Two weeks ago, the SEC’s Office of Compliance Inspections and Examinations (OCIE) issued its newest guidance on the subject of cybersecurity in the form of a new National Exam Program (NEP) Risk Alert, issued Sept. 15. In addition to the matters discussed below, the Risk Alert contains links to several earlier Commission and OCIE materials, including to the March 2014 SEC Cybersecurity roundtable, past NEP cybersecurity-related releases, and the 2015 SEC examination priorities.
With the purpose of “[providing] additional information on the areas of focus for OCIE’s second round of cybersecurity examinations” and in addition to informing industry participants that testing and assessing the implementation of cybersecurity procedures and controls will characterize the next phase of exams, the Risk Alert identifies six key areas of focus for OCIE: (1) governance and risk assessment; (2) access rights and controls; (3) data loss prevention; (4) vendor management; (5) training; and (6) incident response.
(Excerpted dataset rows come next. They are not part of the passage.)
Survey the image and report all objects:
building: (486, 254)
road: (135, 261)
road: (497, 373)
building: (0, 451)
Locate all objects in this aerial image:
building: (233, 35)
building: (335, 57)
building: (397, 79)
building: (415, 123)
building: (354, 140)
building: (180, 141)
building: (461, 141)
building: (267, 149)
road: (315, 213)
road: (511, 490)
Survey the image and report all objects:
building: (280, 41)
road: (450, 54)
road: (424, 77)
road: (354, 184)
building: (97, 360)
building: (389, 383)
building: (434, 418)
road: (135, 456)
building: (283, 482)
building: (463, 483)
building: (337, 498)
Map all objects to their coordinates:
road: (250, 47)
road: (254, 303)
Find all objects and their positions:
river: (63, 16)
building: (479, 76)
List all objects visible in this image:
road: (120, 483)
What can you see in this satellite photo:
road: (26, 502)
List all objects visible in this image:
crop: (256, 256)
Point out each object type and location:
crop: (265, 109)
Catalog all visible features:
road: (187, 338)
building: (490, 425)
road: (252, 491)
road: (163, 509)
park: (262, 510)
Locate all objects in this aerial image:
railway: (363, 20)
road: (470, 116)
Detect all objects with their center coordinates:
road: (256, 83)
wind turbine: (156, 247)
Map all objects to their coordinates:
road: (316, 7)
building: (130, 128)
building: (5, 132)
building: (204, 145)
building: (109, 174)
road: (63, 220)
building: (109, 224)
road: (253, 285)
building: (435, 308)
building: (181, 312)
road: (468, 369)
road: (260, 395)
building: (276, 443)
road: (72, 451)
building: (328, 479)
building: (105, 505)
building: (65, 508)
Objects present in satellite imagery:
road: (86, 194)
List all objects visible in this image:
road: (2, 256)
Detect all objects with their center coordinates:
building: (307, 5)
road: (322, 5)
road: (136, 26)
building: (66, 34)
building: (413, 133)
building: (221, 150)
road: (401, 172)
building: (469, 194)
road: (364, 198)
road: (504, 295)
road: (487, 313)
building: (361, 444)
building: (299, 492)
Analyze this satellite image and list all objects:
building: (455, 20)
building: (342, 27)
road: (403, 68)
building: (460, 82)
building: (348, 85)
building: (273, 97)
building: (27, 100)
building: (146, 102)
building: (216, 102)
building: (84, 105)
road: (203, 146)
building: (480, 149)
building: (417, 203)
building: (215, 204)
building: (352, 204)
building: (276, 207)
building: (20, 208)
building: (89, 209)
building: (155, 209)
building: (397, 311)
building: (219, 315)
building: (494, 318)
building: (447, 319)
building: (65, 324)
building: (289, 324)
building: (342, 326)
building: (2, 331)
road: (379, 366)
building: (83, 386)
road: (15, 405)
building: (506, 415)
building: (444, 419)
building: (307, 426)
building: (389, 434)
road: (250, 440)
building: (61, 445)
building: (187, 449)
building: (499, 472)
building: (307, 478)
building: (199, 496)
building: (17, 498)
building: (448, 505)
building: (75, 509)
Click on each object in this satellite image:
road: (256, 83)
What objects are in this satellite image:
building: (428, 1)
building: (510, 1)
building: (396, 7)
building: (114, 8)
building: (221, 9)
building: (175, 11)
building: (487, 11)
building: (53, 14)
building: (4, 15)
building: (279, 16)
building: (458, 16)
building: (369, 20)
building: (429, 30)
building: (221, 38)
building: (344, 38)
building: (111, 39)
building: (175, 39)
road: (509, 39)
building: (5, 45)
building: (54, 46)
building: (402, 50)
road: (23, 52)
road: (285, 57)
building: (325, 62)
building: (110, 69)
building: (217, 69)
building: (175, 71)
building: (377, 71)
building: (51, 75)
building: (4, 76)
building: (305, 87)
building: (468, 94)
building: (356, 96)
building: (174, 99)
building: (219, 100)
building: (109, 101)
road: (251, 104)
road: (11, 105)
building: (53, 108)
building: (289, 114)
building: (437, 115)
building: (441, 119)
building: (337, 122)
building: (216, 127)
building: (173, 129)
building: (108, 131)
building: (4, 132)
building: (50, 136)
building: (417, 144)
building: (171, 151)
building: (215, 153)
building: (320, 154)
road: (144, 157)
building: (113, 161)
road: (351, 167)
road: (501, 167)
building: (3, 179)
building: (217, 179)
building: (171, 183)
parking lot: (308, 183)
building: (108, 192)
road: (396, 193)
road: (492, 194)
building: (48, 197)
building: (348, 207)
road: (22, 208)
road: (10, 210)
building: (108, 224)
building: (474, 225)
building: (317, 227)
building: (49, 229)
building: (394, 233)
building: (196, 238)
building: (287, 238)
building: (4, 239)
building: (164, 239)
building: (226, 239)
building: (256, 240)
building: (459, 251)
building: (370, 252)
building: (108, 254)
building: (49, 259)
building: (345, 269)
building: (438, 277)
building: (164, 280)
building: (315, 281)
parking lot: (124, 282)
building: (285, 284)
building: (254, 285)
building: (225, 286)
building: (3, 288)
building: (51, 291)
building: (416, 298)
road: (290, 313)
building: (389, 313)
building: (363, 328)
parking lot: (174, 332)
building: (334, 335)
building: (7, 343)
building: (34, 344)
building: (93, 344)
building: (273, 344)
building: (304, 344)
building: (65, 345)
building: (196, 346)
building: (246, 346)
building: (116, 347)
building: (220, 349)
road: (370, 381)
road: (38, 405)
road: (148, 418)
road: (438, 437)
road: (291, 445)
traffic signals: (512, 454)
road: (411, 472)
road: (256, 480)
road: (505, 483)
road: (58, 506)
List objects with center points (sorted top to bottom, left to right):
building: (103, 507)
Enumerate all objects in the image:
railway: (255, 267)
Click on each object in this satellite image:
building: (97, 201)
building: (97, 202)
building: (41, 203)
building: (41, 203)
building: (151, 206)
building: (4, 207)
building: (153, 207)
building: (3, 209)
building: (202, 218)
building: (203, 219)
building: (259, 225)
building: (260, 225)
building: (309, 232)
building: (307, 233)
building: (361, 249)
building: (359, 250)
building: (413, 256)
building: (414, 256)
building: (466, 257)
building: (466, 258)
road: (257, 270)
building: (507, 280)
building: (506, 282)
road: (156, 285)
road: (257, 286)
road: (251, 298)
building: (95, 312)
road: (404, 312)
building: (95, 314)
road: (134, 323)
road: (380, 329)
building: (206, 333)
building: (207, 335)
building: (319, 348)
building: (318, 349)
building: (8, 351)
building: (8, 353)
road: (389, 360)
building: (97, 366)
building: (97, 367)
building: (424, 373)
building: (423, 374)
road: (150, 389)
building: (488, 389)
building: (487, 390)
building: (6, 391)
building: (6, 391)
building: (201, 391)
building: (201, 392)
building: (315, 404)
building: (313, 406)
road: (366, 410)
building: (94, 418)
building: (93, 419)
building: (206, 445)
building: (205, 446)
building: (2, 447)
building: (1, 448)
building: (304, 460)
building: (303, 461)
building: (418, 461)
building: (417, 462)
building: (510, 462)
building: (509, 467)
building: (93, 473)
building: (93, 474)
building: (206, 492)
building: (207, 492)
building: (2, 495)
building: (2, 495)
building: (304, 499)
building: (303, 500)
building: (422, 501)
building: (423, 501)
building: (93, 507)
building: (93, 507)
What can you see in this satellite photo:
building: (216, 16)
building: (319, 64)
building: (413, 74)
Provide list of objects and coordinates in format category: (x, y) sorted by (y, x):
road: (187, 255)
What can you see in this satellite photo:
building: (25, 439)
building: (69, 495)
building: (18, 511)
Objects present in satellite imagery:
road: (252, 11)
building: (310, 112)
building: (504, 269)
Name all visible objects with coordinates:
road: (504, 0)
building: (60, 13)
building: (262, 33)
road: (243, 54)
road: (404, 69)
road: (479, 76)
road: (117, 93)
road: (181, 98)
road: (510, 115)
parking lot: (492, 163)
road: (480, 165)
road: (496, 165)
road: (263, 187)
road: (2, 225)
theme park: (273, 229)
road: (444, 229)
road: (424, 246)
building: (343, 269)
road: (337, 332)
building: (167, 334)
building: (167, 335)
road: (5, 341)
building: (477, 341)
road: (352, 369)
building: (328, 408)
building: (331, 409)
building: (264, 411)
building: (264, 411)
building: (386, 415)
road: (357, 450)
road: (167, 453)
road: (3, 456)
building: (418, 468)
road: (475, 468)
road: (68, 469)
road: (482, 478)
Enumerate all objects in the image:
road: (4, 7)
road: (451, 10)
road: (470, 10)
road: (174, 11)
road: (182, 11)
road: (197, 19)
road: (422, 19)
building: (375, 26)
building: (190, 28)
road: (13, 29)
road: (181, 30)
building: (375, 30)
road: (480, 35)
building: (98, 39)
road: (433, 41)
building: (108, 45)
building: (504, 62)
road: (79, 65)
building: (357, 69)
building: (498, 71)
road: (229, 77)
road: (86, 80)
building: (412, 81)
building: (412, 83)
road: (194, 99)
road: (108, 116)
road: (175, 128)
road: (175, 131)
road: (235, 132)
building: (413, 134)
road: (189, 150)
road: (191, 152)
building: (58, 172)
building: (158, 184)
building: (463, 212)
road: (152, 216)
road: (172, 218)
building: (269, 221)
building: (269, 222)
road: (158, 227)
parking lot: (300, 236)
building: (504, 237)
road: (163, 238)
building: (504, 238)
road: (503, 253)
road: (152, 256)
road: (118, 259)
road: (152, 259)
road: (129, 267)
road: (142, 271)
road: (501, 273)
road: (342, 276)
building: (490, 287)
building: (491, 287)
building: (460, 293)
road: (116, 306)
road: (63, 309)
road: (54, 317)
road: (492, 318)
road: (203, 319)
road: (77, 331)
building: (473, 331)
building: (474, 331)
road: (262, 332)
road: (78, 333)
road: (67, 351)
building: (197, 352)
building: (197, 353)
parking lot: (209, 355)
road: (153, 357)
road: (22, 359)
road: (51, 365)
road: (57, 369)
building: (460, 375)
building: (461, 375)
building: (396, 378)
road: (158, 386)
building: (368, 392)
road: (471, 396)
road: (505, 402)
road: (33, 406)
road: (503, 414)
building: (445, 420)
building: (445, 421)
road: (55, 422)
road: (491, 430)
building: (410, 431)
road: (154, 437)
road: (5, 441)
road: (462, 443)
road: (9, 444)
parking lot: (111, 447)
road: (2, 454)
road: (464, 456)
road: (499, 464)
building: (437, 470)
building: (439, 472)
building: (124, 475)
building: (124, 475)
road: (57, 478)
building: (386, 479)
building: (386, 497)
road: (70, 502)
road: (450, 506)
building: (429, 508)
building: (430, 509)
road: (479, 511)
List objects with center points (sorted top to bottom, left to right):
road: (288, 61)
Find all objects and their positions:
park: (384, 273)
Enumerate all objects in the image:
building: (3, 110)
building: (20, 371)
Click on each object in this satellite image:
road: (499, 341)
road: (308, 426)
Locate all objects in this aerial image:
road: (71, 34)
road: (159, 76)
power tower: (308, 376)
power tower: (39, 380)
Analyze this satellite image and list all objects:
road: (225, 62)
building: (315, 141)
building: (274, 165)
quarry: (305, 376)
The Risk Alert also provides a sample document request, which regulated entities may use in assessing their cybersecurity programs.
A firm’s cybersecurity program, by its nature, requires ongoing review and evaluation, and OCIE and its exam staff expects senior management and boards of directors to be involved. The release of the OCIE Risk Alert provides firms with a good opportunity to reevaluate their current cybersecurity program – the six identified areas of focus highlight crucial elements of any cybersecurity program, while the sample document request provides a roadmap to the steps, processes, and documents that a regulated firm should consider in the implementation and maintenance of its cybersecurity program.